With so much of the buying cycle happening outside the seller’s control, it is imperative that sellers make the most of their time spent working one-on-one with various buyers and do their own due diligence offline to discover the lines of influence that make deals happen. This way they can make the most of their more limited interactions with buyers.
How to Navigate Buying Groups
Luckily, navigating buying groups does not have to be impossible. With the right processes, methodology, and tools, sellers can band together with their greater revenue team and deploy a winning strategy. Let’s dive into a few of the ways sellers counter the factors above to conquer buying groups and establish themselves as trusted advisors to their accounts.
Account Based Selling – Multi-Armed Approach for Multiple Buyers
When walking into terrain with multiple stakeholders, sellers must walk with others. The lone wolf who gets the deal done just in the nick of time and by the skin of their teeth without help from anyone else, is a thing of the past. Sales teams no longer benefit from the hero rep.
Instead, the most effective sales teams have realized one thing – it takes a revenue team to close deals. It also takes an account-based sales approach.
Sellers can leverage account-based selling to:
- Target the accounts that matter based on their ideal customer profile
- Pull in resources from their greater revenue team (marketing and customer service, etc.) to win the deal
- Achieve added revenue within customer accounts by targeting whitespace
By treating one single account as a market of one, revenue teams can back their sellers with the resources they need to build relationships that matter and grow revenue that lasts.
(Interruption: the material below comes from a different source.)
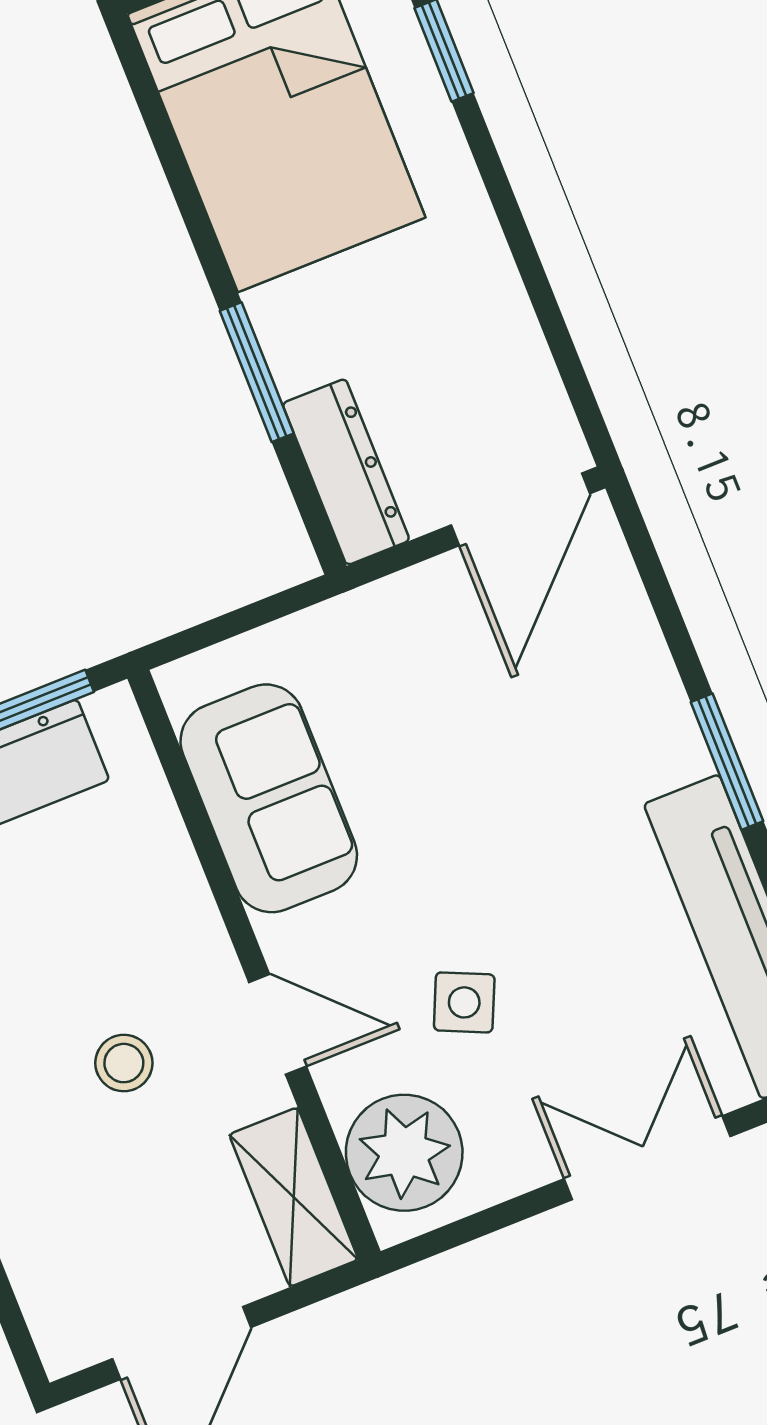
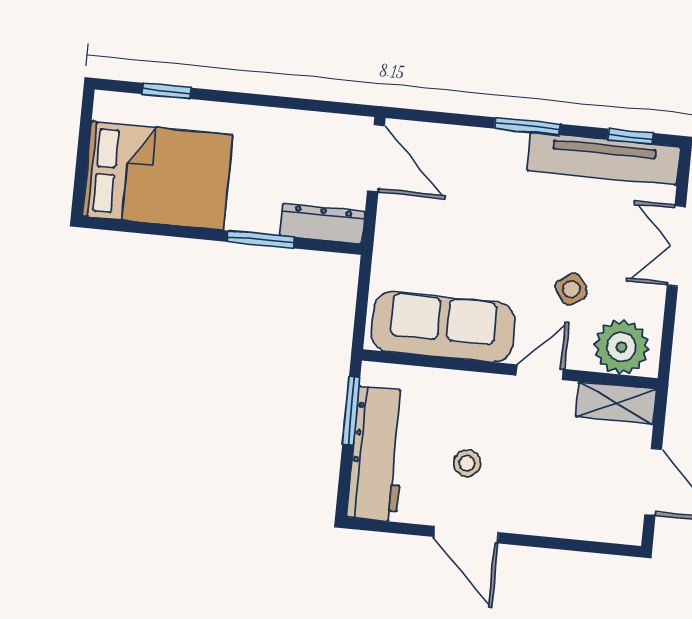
sofa: (269, 798) -> (443, 327), width x1.36
side table: (464, 1002) -> (571, 289), turned 31
stool: (124, 1063) -> (467, 463), moved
As teams begin to deploy their targeted account strategy, it’s impossible to plan for the many layers involved within each account without mapping it all out visually and interactively. To achieve this, revenue teams are turning to relationship mapping.
With relationship mapping, sellers can:
- Visualize the people, problems, and relationships that matter within an account
- Designate support level amongst multiple decision makers
- Find common ground between stakeholders
- Identify and solve problems that bring those key players over to the selling team’s side
Through relationship mapping, sellers gain a holistic view of the account, as well as the many objectives at hand and peripheral to buyers that may influence decisions. They can strategize on how to turn enemies into supporters, and band their buying group behind a common cause.
Lastly, account planning is a must for effectively navigating buying groups. It’s where your revenue team can come together to plan and strategize about how best to attack any given account.
As the revenue team works through a deal, they consistently update their account plan with vital data from their CRM. That way, when sellers go into big, complex deals, not only are they prepared, but they can also have the biggest impact on their interactions.
Through account planning, your revenue team can calibrate the opportunity, ensure it’s the right target to go after, identify the people, problems, and relationships that matter, build trust, identify whitespace, collaborate, and commit to ongoing mentorship and coaching.
Buying Groups – Good for Businesses and Sellers
Although a challenge, buying groups are more of an opportunity for sellers than an obstacle. Interacting with a buying group shows a seller that the buyer is serious about what they are offering. In fact, erudite sellers will proactively work to build such groups within their accounts as the right buying groups with the right people often influence decision-makers even higher up on the org chart, making it a strategic way to firmly root oneself within an account. Once this relationship is established, it is easier to defend and expand revenue in that account, defeating opponents who have leveraged far fewer resources to close the deals that matter.